▶ PROBLEM TO SOLVE
Pull out each line in the rows below that contains the word "value", and copy those lines in full.

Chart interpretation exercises

::::::::::

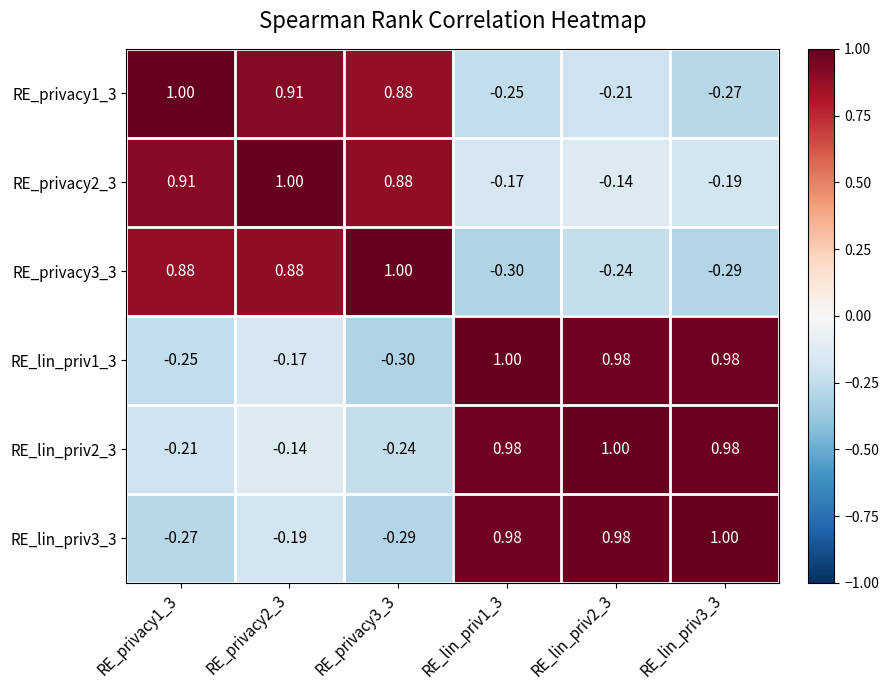

What is the greatest value displayed?

1.0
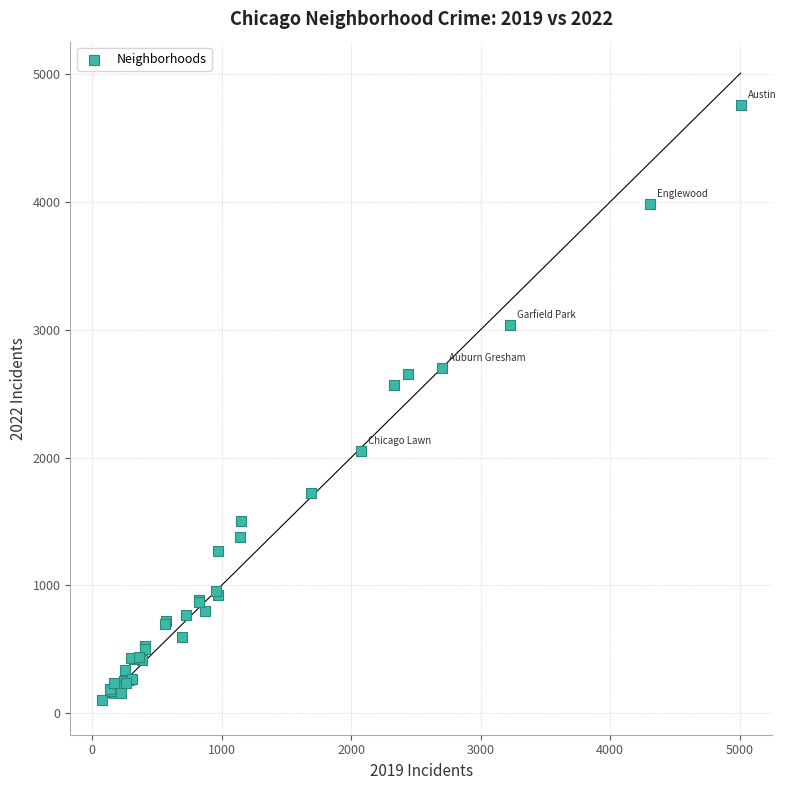

What Y value in the scatter plot is closest to 2430?

2566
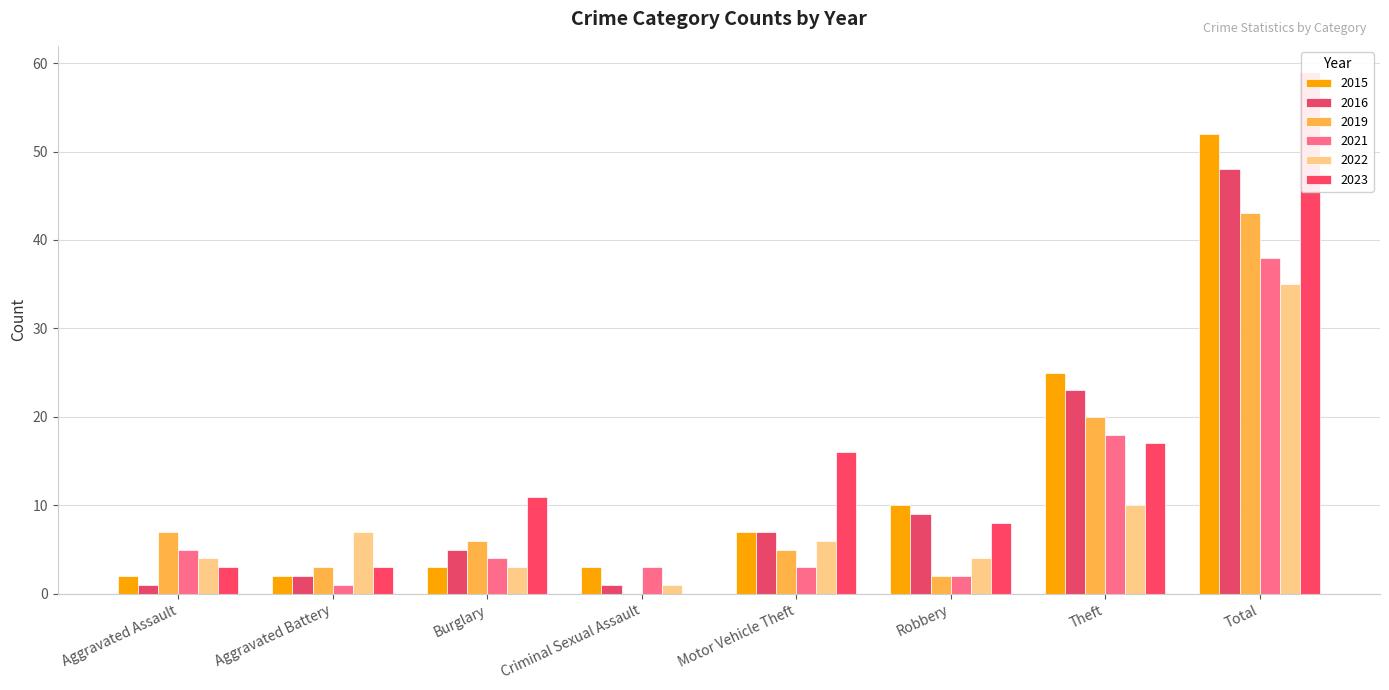

What is the average value of the 2016 series?

12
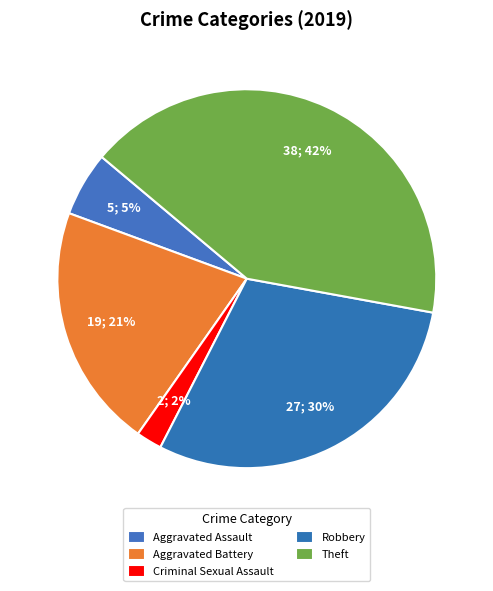

What portion of the pie excludes Robbery?

70.3%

::::::::::

▶ RESPONSE TO THE TASK
What is the greatest value displayed?
What Y value in the scatter plot is closest to 2430?
What is the average value of the 2016 series?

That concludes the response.